> **ОТРЫВОК ДОКУМЕНТА**
-=-=-

Все же свою историю она рассказала. В бригаде женщин, работавших на лесоповале, преобладали «политические», то есть осужденные по статье 58 УК РСФСР или по литерным статьям Особого совещания и «троек» НКВД. Преобладали «жены» — жены «врагов народа». (Под Акмолинском, между прочим, был спецлагерь, целиком состоявший из «жен». Сокращенно он назывался АЛЖИР, что значило — Акмолинский лагерь жен изменников родины.) Так вот, в этой бригаде было еще пять-шесть блатнячек, которые сами не работали, но заставляли работать на себя «политических», избивали их нещадно, отнимали хлеб, «вольные тряпки» и делали без того адскую жизнь совершенно невыносимой.

Две женщины, две «жены», битые, голодные, измученные, изъеденные комарами и гнусом, обсудили свое положение и решили: лучше умереть, чем так жить дальше. Способ самоубийства выбрали надежный — они решили выйти из строя и вынудить конвоиров стрелять. Эти две слабые, уже немолодые женщины сознательно выбрали пулю, предпочтя ее унизительной жизни.

Червонобродова поправлялась. Уже сняли лубок, сформировалась костная мозоль, пальцы больной руки обретали подвижность. Сняты были повязки. С выпиской врачи не спешили — массаж, гимнастика пальцев делали свое дело. Когда она окрепла, отдохнула, стала активнее, врачебная комиссия признала ее инвалидом, и она вернулась на свой Эльген.

-=-=-

> **ИСХОДНЫЕ МАТЕРИАЛЫ**

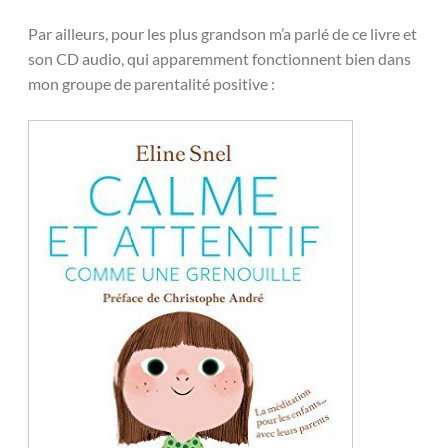
Par ailleurs, pour les plus grandson m’a parlé de ce livre et
son CD audio, qui apparemment fonctionnent bien dans
mon groupe de parentalité positive :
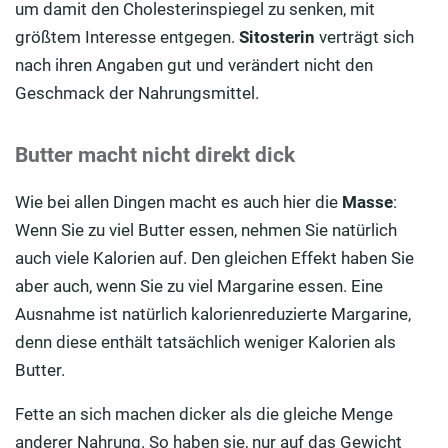
um damit den Cholesterinspiegel zu senken, mit
größtem Interesse entgegen.
Sitosterin
verträgt sich
nach ihren Angaben gut und verändert nicht den
Geschmack der Nahrungsmittel.
Butter macht nicht direkt dick
Wie bei allen Dingen macht es auch hier die
Masse
:
Wenn Sie zu viel Butter essen, nehmen Sie natürlich
auch viele Kalorien auf. Den gleichen Effekt haben Sie
aber auch, wenn Sie zu viel Margarine essen. Eine
Ausnahme ist natürlich kalorienreduzierte Margarine,
denn diese enthält tatsächlich weniger Kalorien als
Butter.
Fette an sich machen dicker als die gleiche Menge
anderer Nahrung. So haben sie, nur auf das Gewicht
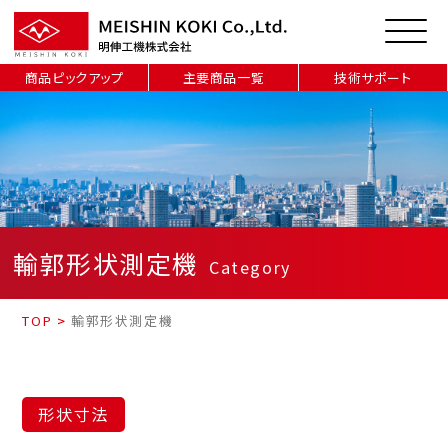
商品ピックアップ
主要商品一覧
技術サポート
輸郭形状測定機
Category
TOP
>
輸郭形状測定機
形状寸法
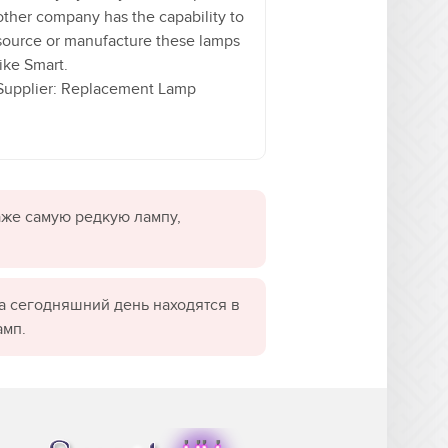
other company has the capability to
source or manufacture these lamps
like Smart.
Supplier: Replacement Lamp
даже самую редкую лампу,
а сегодняшний день находятся в
амп.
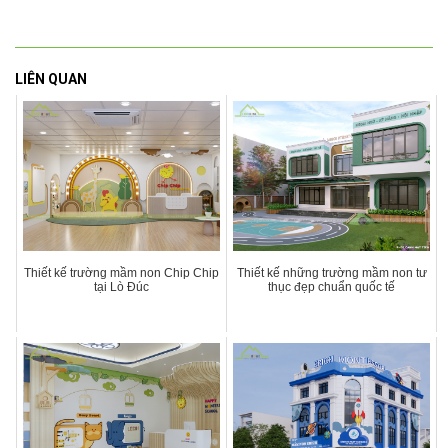
LIÊN QUAN
Thiết kế trường mầm non Chip Chip
Thiết kế những trường mầm non tư
tại Lò Đúc
thục đẹp chuẩn quốc tế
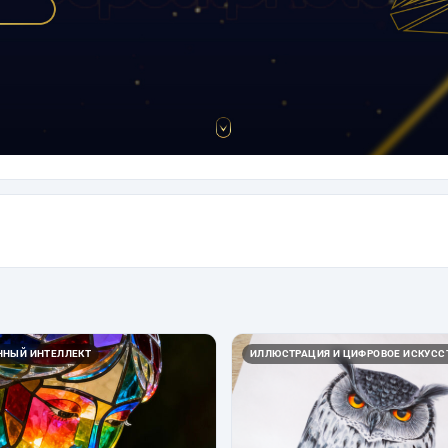
ННЫЙ ИНТЕЛЛЕКТ
ИЛЛЮСТРАЦИЯ И ЦИФРОВОЕ ИСКУСС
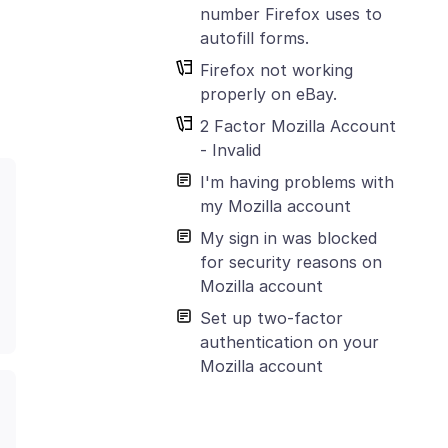
number Firefox uses to
autofill forms.
Firefox not working
properly on eBay.
2 Factor Mozilla Account
- Invalid
I'm having problems with
my Mozilla account
My sign in was blocked
for security reasons on
Mozilla account
Set up two-factor
authentication on your
Mozilla account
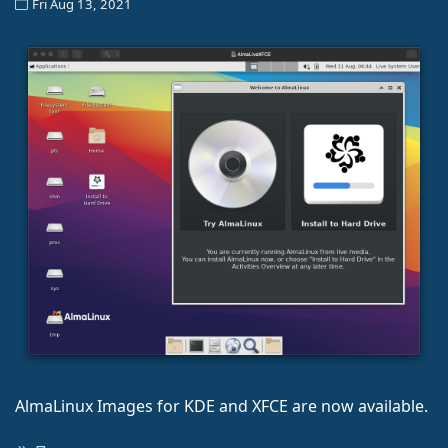
Fri Aug 13, 2021
AlmaLinux Images for KDE and XFCE are now available.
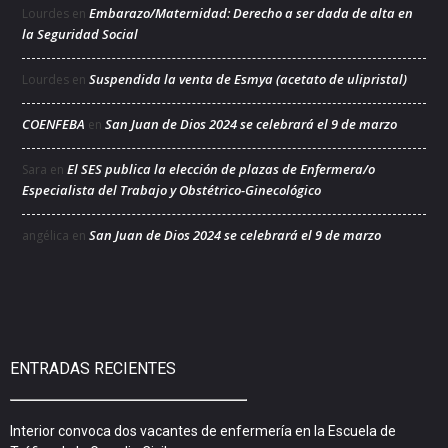
Embarazo/Maternidad: Derecho a ser dada de alta en
Lourdes
en
la Seguridad Social
Suspendida la venta de Esmya (acetato de ulipristal)
Lourdes
en
COENFEBA
San Juan de Dios 2024 se celebrará el 9 de marzo
en
El SES publica la elección de plazas de Enfermera/o
Sara
en
Especialista del Trabajo y Obstétrico-Ginecológico
San Juan de Dios 2024 se celebrará el 9 de marzo
angélica
en
ENTRADAS RECIENTES
Interior convoca dos vacantes de enfermería en la Escuela de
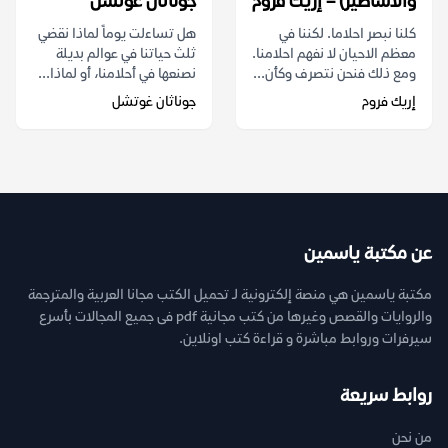
والأساطير) – إريك فروم
جوناثان غوتشل
كلنا نبصر احلاما. لكننا في
هل تساءلت يوماً لماذا نقضي
معظم الاحيان لا نفهم احلامنا.
ثلث حياتنا في عوالم بديلة
ومع ذلك فنحن نتصرف وكأن...
نصنعها في أحلامنا، أو لماذا...
إريك فروم
جوناثان غوتشل
عن مكتبة ياسمين
مكتبة ياسمين هي منصة إلكترونية لـ تحميل الكتب مجانا العربية والمترجمة
والروايات والقصص وغيرها من كتب مجانية pdf فى جميع المجالات بأسرع
سيرفرات وروابط مباشرة و قراءة كتب اونلاين.
روابط سريعة
من نحن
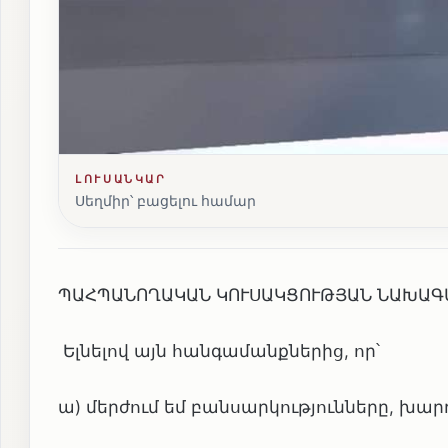
ԼՈՒՍԱՆԿԱՐ
Սեղմիր՝ բացելու համար
ՊԱՀՊԱՆՈՂԱԿԱՆ ԿՈՒՍԱԿՑՈՒԹՅԱՆ ՆԱԽԱԳ
Ելնելով այն հանգամանքներից, որ՝
ա) մերժում եմ բանսարկությունները, խար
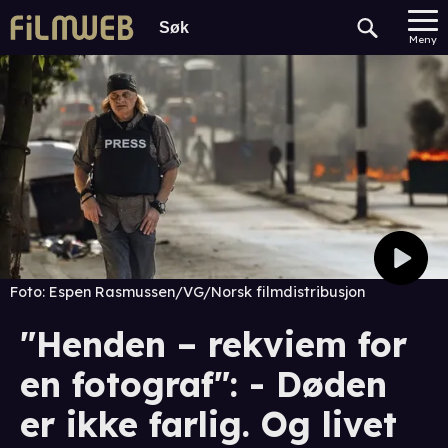
Meny
Foto:
Espen Rasmussen/VG/Norsk filmdistribusjon
"Henden – rekviem for
en fotograf": - Døden
er ikke farlig. Og livet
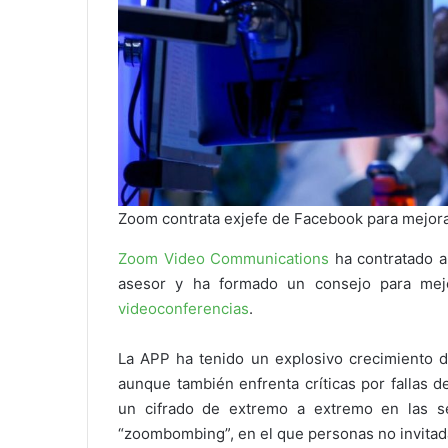
Zoom contrata exjefe de Facebook para mejor
Zoom Video Communications
ha contratado a
asesor y ha formado un consejo para mejo
videoconferencias
.
La APP ha tenido un explosivo crecimiento de
aunque también enfrenta críticas por fallas 
un cifrado de extremo a extremo en las se
“zoombombing”, en el que personas no invitad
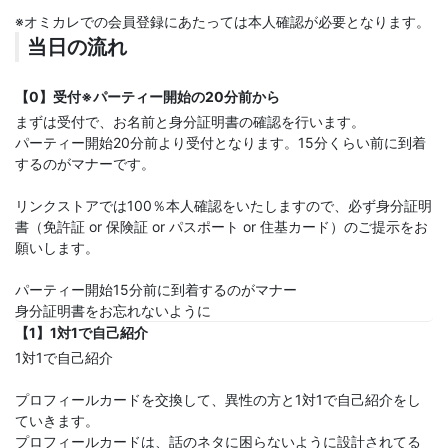
※オミカレでの会員登録にあたっては本人確認が必要となります。
当日の流れ
【0】受付※パーティー開始の20分前から
まずは受付で、お名前と身分証明書の確認を行います。
パーティー開始20分前より受付となります。15分くらい前に到着
するのがマナーです。
リンクストアでは100％本人確認をいたしますので、必ず身分証明
書（免許証 or 保険証 or パスポート or 住基カード）のご提示をお
願いします。
パーティー開始15分前に到着するのがマナー
身分証明書をお忘れないように
【1】1対1で自己紹介
1対1で自己紹介
プロフィールカードを交換して、異性の方と1対1で自己紹介をし
ていきます。
プロフィールカードは、話のネタに困らないように設計されてる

-=-=-

> **ЗАДАНИЕ 1**
Как называли сокращенно спецлагерь под Акмолинском, о котором говорится в отрывке?
> **ЗАДАНИЕ 2**
Повторите слово в слово часть отрывка, начиная со слов «Все же свою» и заканчивая словами «жизнь совершенно невыносимой.».

> **РЕЗУЛЬТАТ 1**
АЛЖИР — Акмолинский лагерь жен изменников родины.

> **РЕЗУЛЬТАТ 2**
Все же свою историю она рассказала. В бригаде женщин, работавших на лесоповале, преобладали «политические», то есть осужденные по статье 58 УК РСФСР или по литерным статьям Особого совещания и «троек» НКВД. Преобладали «жены» — жены «врагов народа». (Под Акмолинском, между прочим, был спецлагерь, целиком состоявший из «жен». Сокращенно он назывался АЛЖИР, что значило — Акмолинский лагерь жен изменников родины.) Так вот, в этой бригаде было еще пять-шесть блатнячек, которые сами не работали, но заставляли работать на себя «политических», избивали их нещадно, отнимали хлеб, «вольные тряпки» и делали без того адскую жизнь совершенно невыносимой.